El vestíbulo era frío y enorme. Desde allí el sonido de las voces era más fuerte. Ella había vivido allí, pensé mirando a mi alrededor. Esta es la casa que ella quería convertir en su hogar soñado, pero ahora el hogar de sus sueños lo habitaba la otra, pues era evidente que los operarios habían regresado. La habitación que había delante de mí estaba llena de escaleras de mano y botes de pintura y los muebles del fondo del vestíbulo estaban cubiertos con telas.

—¿Es tan amable de esperar aquí? —me dijo.

Pero yo la seguí, a pesar de todo. Entramos en un espacioso salón recién pintado de color gris pizarra con unas grandes puertas vidrieras que daban a un jardín acabado de reformar. En la repisa de la chimenea había una fotografía de tres niños con marco de plata ovalado. A Jennifer no se la veía por ninguna parte. ¿Eso me ocurriría también a mí si muriera? ¿Las aguas se cerrarían sobre mí sin más?

En la estancia había unas diez o doce personas, formando pequeños grupos de personas, todas con una copa en la mano. A lo mejor habían sido amigos de Jennifer y ahora estaban reunidos allí para dar la bienvenida a la nueva señora de la casa. Esta se acercó a un hombre de sólido aspecto, cabello entrecano y rostro mofletudo. Apoyó la mano en su hombro y le murmuró algo al oído. Él me miró con expresión adusta y se acercó.

—¿Sí? —preguntó.

—Siento molestarle —dije.

—Gloria me ha dicho que tenía algo que decirme.

—Me llamo Nadia Blake. Estoy siendo amenazada por el mismo hombre que mató a su mujer.

Su rostro apenas se alteró. Miró rápidamente a su alrededor como para ver si alguien nos estaba observando.

—Ah —dijo—. Y bien, ¿qué desea?

—Su mujer ha sido asesinada, y ahora ese hombre quiere matarme a mí.

—Lo lamento muchísimo —dijo en tono pausado—. Pero no entiendo qué quiere de mí.

—Pensé que podría decirme algo sobre Jennifer.

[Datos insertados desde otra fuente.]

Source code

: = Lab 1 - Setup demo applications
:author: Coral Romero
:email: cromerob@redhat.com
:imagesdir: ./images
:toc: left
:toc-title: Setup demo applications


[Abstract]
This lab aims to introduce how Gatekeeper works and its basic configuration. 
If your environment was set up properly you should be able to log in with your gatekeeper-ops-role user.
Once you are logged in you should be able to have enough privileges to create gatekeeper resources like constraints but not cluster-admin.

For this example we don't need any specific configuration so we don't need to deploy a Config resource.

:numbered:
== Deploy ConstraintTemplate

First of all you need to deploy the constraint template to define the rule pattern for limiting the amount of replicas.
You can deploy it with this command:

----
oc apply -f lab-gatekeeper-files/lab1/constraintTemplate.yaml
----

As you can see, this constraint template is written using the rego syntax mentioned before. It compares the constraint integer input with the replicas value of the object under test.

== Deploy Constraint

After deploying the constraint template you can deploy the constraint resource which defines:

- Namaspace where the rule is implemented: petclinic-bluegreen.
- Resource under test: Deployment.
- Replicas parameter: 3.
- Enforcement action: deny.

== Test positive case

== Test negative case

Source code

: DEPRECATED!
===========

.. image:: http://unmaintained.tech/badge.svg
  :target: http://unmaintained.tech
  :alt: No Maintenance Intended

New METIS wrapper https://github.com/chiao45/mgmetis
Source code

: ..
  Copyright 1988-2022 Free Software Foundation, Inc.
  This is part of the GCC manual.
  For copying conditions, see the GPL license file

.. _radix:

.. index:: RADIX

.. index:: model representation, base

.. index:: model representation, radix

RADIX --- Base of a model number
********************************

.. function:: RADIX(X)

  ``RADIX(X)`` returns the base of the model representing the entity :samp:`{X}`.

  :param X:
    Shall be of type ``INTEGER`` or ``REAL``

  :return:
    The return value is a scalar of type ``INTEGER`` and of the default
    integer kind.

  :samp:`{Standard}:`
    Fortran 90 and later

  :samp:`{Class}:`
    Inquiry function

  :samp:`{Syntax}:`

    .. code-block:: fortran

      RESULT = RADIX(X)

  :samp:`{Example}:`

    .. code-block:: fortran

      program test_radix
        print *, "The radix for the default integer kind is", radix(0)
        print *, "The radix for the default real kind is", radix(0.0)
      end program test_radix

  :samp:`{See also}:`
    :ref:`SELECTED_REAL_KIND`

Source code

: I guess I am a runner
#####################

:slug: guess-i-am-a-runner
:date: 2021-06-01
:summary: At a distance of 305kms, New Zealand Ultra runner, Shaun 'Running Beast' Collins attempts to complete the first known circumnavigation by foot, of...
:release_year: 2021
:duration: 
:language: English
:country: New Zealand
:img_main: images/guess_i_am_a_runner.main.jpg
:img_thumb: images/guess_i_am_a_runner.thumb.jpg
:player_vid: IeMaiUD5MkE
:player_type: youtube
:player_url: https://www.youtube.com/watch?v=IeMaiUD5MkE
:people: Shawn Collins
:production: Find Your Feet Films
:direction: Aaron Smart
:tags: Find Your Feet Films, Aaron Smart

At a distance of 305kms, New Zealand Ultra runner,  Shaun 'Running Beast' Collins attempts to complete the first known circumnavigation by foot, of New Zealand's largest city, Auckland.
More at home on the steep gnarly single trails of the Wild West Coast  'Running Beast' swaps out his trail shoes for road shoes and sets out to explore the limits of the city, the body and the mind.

Tomó un sorbo de vino y me condujo hasta un rincón del salón.

—Ya le he dicho a la policía todo lo que tenía que decir —dijo—. No entiendo qué está haciendo usted aquí. Ha sido una tragedia, pero yo intento seguir adelante con mi nueva vida de la mejor manera posible.

—Veo que se las arregla bastante bien —comenté, mirando a mi alrededor.

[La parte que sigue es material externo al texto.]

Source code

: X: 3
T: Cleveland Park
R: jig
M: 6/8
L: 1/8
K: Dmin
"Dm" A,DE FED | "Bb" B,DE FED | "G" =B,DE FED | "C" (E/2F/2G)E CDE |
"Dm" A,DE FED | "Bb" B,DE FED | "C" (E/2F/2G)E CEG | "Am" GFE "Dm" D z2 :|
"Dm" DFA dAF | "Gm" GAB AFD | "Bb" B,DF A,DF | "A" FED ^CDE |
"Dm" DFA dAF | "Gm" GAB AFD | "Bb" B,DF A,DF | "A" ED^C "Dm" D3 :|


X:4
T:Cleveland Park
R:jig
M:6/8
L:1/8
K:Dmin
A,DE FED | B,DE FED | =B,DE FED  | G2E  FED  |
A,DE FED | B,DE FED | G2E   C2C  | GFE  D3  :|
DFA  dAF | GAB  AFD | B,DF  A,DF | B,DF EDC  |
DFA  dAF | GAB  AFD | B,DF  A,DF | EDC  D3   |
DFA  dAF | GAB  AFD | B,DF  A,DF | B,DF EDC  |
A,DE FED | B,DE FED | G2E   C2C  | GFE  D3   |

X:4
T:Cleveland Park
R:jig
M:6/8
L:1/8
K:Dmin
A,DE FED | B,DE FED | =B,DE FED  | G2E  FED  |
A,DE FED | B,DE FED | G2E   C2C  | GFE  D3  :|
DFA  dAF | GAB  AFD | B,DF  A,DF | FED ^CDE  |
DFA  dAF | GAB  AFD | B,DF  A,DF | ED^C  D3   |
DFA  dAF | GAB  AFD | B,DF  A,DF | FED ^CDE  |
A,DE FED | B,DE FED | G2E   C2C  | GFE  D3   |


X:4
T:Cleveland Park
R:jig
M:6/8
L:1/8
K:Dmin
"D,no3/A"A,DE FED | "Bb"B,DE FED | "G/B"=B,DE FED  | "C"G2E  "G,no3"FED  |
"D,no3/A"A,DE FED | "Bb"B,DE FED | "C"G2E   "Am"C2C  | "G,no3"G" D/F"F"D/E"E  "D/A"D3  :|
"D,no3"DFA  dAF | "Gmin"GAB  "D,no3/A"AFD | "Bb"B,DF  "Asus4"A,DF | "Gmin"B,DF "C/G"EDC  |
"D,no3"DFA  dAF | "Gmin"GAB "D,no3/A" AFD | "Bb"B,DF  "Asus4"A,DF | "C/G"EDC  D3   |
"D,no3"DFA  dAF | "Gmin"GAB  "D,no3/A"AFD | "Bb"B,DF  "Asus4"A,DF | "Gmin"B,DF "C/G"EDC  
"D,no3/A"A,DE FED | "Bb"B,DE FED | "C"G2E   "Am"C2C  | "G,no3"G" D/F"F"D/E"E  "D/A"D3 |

Su rostro adquirió un intenso color morado.

—¿Qué ha dicho? —dijo, enfurecido—. Haga el favor de salir de mi casa, señorita Blake.

Me sentí invadida por la cólera y la humillación e hice un balbuciente intento de justificarme. Mientras hablaba, vi a un adolescente sentado en la repisa de la ventana. Era delgado y de piel muy blanca. Su cabello rubio se veía grasiento y tenía unas oscuras sombras bajo los ojos y granos en la frente. Era la viva imagen de la torpe, desmañada e incurable desesperanza de la adolescencia. Su rostro reflejaba la aterrorizada confusión del hijo que ha perdido a su madre. Josh, el hijo mayor. Nuestras miradas se encontraron. Tenía unos ojos grandes y oscuros, como los de un cocker spaniel. Unos ojos preciosos en un rostro vulgar.

—Ya me voy —dije en voz baja—. Siento haberlo molestado. Lo que ocurre es que tengo miedo. Y busco ayuda.

Asintió con la cabeza. Puede que su rostro no fuera demasiado cruel, sino solo un poco estúpido y autosuficiente. A lo mejor era como todo el mundo. Un poco débil, tal vez, y un poco más egoísta.

—Lo siento —dijo con un impotente encogimiento de hombros.

—Gracias.

Di media vuelta, intentando no llorar ni preocuparme por el hecho de que todo el mundo me estuviera mirando como si fuera una pordiosera que hubiera entrado sin permiso.

Una vez en el vestíbulo, un chiquillo montado en un triciclo se acercó pedaleando a toda prisa y me cortó el paso.

—Yo te conozco. Eres la payasa. Lena —gritó—, la payasa ha venido a visitarnos. Ven a ver a la payasa.